Айван был встревожен тем, что Джон, похоже, опять впадает в прежнюю депрессию. Но при этом Айван немного обрадовался, потому что у его друга, вероятно, возникает какая-то эмоциональная связь, чего с ним раньше никогда не случалось.
– Что ты о ней знаешь, Джонни?
– Это я у тебя спрашивал.
– Ее агент, кажется, Адам Норвиц. Несколько лет назад она жила с Ларри Мортимером. Некрасивая история. Она преследовала его. Думаю, она не работает уже с начала эры грандж. Года с девяносто четвертого. Фильм с расчлененкой? Нет, погоди, она недавно снималась в… как его – «Заливе „Динамит“»? Ну, я рад за тебя, могу прямо сказать, Джонни, это четкий список «С». Своей игрой она выше не поднимется.
– Айван, пора тебе усвоить, что не стоит поливать грязью любимых перед влюбленными.
– Любимых перед влюбленными?
– Игра слов.
Сзади раздались шаги: Нилла несла на руках притихшего ребенка.
– Ну что, мальчики, сплетничаем?
– Привет, Нилла.
– Здравствуй, Джон. Ты сегодня с нами поужинаешь?
– Нет, спасибо. Сегодня мама приготовила салат, так что мы будем у себя.
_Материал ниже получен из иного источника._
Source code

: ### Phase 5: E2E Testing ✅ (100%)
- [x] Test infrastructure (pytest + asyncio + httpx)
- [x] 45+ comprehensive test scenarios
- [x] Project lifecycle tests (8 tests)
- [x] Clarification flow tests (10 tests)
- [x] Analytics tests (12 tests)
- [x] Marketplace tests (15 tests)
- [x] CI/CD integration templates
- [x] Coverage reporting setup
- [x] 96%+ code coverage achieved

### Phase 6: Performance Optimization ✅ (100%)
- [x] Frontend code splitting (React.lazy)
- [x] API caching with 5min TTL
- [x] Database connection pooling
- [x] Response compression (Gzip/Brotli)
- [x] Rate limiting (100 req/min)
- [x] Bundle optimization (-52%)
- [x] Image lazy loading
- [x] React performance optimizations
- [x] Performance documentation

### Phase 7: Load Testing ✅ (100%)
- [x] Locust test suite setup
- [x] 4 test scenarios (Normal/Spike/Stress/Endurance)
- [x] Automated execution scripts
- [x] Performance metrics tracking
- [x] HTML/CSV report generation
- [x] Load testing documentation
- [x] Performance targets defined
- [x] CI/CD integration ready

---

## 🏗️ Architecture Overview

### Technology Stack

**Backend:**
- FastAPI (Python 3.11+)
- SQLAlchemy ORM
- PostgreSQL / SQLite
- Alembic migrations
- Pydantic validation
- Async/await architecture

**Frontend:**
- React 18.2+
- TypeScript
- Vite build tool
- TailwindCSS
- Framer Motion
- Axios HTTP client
– Поздравляю с французскими показателями за выходные. О-ля-ля!
– Неплохо у нас там сработало, верно?
– Джонни, я же тебе уже об этом рассказывал. Эй, Нилла, ну-ка угадай, что случилось? Джонни влюбился! Шуры-муры. В Сьюзен Колгейт.
– В Сьюзен Колгейт! – сказала Нилла. – Ох, Джон, это так странно. Так интригующе. Мне нравилась «Семейка Блумов» – м-да, – улыбнулась Нилла, – какими загадочными средствами природа заставляет нас воссоздавать наш вид.
– Они познакомились сегодня за обедом в «Плюще», – не удержался Айван.
– Она та женщина, которая явилась мне в том странном видении, когда я лежал в «Сидарз».
Искренняя улыбка Ниллы сменилась улыбкой искусственной.